Our positions all have a higher purpose, not just to cut hair or process a payment. It’s not just about putting out a fire, soothing a wound or creating a website. It’s really not about teaching ABC or how to play guitar. The purpose generally isn't listed on the position description, only the requirements, skill sets and pay grade.
The magazine article finished with my thoughts on the occupational highs and lows of being a yoga teacher. The things I didn't anticipate, wasn't trained for and the things I wouldn't trade for anything.
- I wasn't trained but have had to learn the art of restraint. People share a lot and it takes restraint to only listen, not try to fix the problems of the world. Dr Phil is for that.
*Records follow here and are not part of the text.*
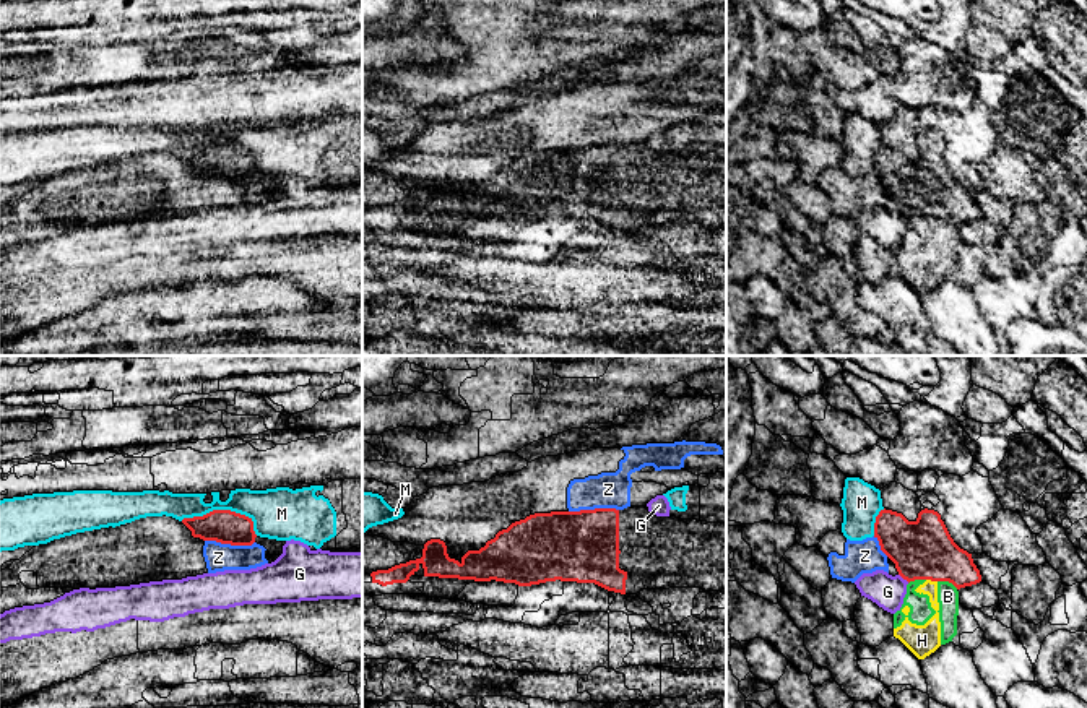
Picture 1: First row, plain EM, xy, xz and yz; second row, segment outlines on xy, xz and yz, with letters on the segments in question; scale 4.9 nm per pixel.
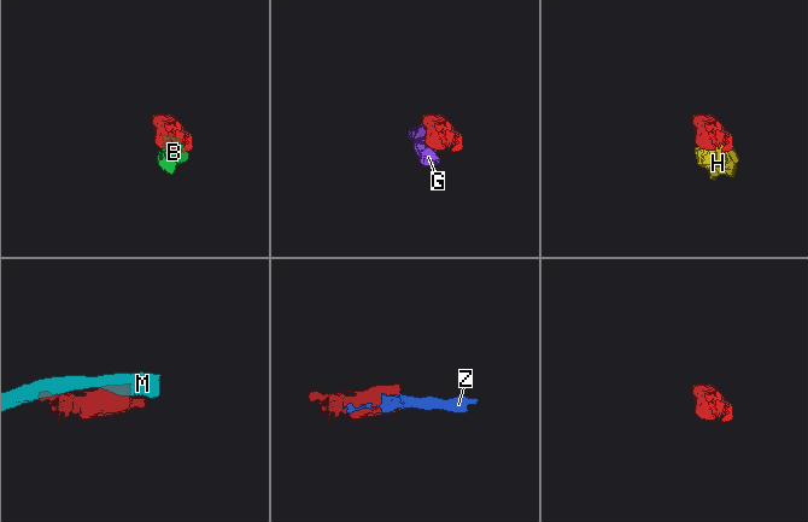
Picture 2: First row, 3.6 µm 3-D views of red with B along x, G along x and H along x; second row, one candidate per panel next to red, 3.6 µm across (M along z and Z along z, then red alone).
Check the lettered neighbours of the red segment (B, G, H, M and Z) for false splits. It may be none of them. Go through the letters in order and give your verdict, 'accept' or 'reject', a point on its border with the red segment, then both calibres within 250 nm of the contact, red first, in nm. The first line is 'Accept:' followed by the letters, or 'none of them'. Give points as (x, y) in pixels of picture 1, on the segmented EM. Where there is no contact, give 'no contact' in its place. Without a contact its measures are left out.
Accept: none of them
B: reject | yz (948, 580) | 300/110 nm
G: reject | yz (904, 578) | 300/170 nm
H: reject | yz (931, 580) | 300/100 nm
M: reject | xy (223, 510) | 170/220 nm
Z: reject | xy (229, 543) | 170/140 nm

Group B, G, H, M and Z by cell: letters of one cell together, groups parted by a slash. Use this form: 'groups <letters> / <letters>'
groups B H / G / M / Z

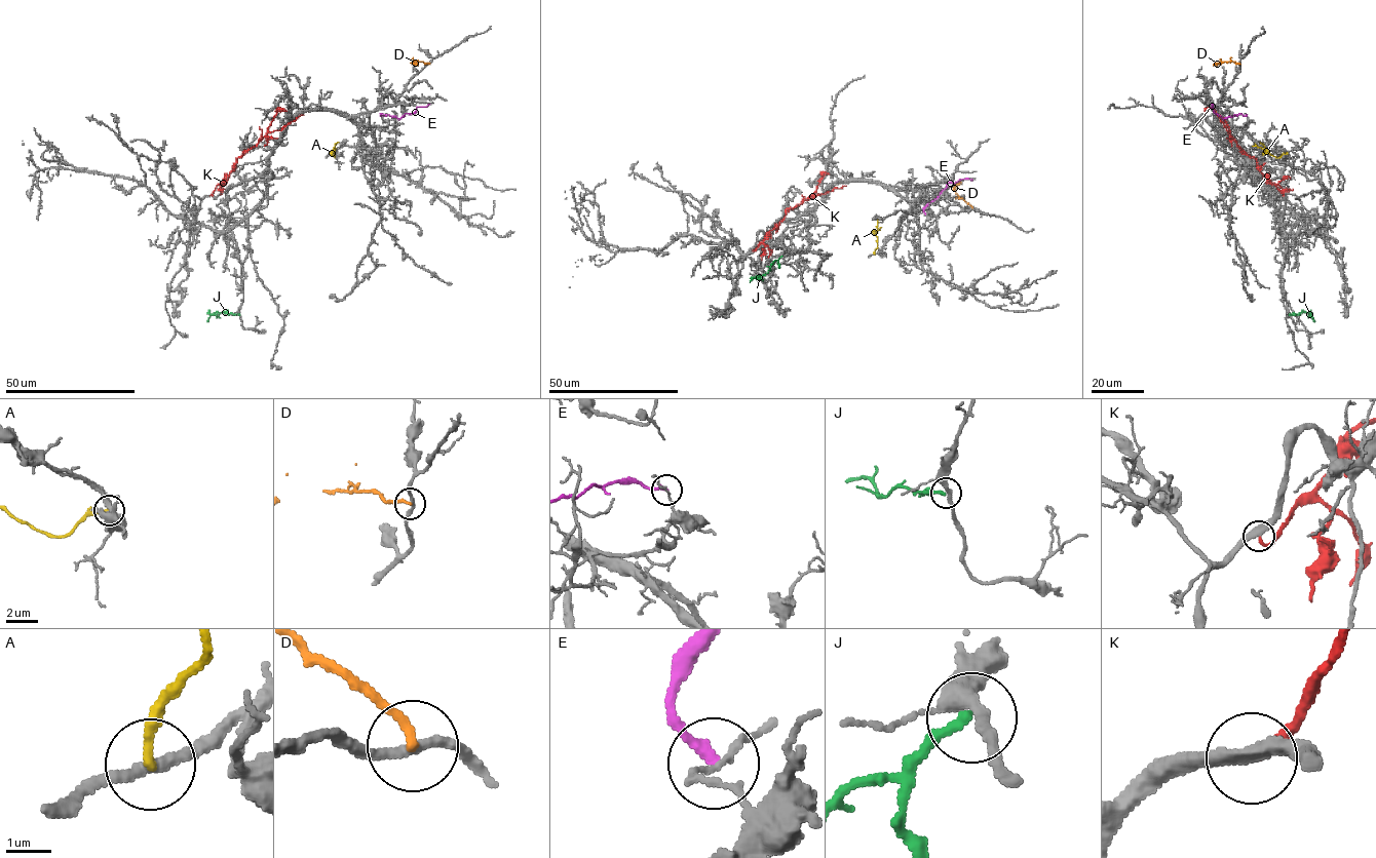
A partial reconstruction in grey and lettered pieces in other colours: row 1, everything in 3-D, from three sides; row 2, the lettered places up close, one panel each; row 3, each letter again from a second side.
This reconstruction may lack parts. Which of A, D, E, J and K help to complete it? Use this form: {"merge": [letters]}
{"merge": ["K"]}

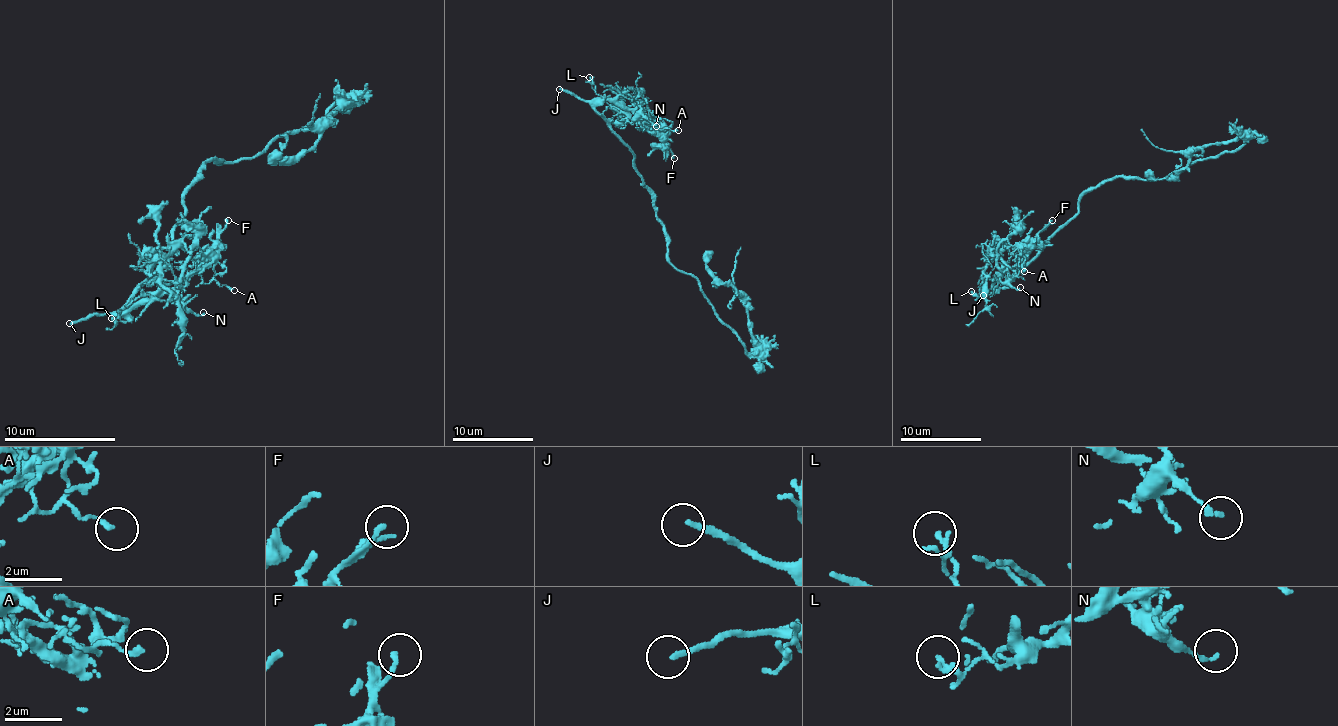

- Also being trained as a counsellor would be super helpful most days.
- Teaching body awareness is a feat that constantly needs finessing.
- Being ok when people cry in class, show me their scars, look at me with daggers, come every day or don't come for a year. It's not about me.
- Reading situations so I can respond appropriately when people speak ill of yoga. The 5000 year old system needs to be protected but it's not mine to own and finally...
- Having skin under toes contributes greatly to overall foot comfort. I regularly have no skin under my big toes from 35 hours a week turning left and right to demonstrate postures. Just goes with the territory I guess.